Dear Economist,
I’ve been dating someone for a few months and the relationship is now quite serious. There’s just one problem: his dog. I’ve no strong feelings about dogs, but he’s had this mutt for years and seems to love it more than he loves me. I could swallow my reservations and see where the relationship goes, or I could opt for the old “either the dog goes or I do” ultimatum. What should I do?
Yours, Canophobic in Kettering
Dear Canophobic,
The news isn’t good. The evidence – gathered from 20 years of data by the economists Peter Schwarz, Jennifer Troyer and Jennifer Beck Walker – suggests that the pooch may indeed dog your relationship.

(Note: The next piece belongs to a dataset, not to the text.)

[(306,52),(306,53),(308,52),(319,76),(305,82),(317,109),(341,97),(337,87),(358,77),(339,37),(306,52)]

Your letter does not mention whether you want to have children, but if you do, the dog is a problem. Households with young children tend not to own dogs – suggesting that the dog is a good substitute for a baby. Or to flip it around, households with dogs tend not to have young children.
If you get over that hump, when the kids are older your family is more likely to want a dog. By then, though, this one will probably have breathed his last. So it’s not just this dog, but dogs from here to eternity.

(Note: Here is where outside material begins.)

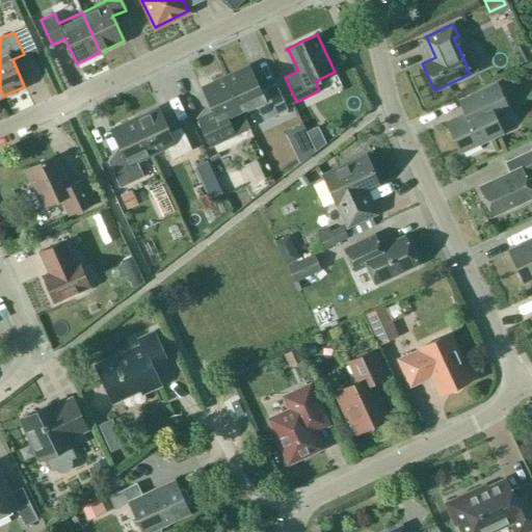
[(248,65),(224,77),(241,112),(242,111),(256,105),(263,121),(287,110),(275,84),(260,90),(248,65)]
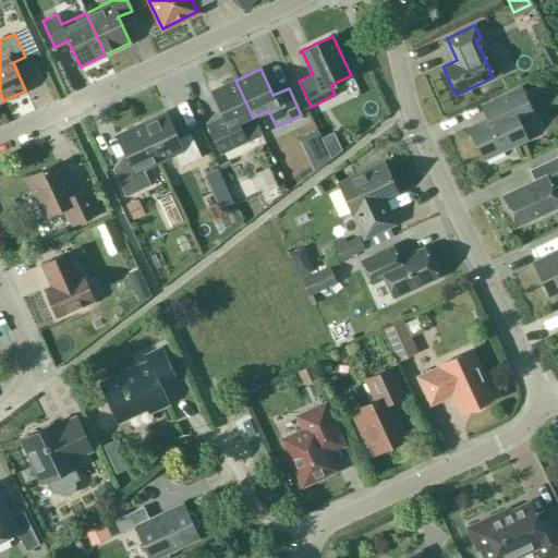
[(186,101),(181,81),(169,85),(176,105),(186,101)]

Worse yet, the figures show that when households earn more money the women tend to want to spend it on the children and the men tend to spend it on pets. (Think of the dog as a super-toy, like a motorbike or a fancy piece of hi-fi.) Only poverty, it seems, can save you from bitter arguments over how to spend money.
So, by all means, tell him it’s you or the dog. But please don’t expect to get the answer you hope for.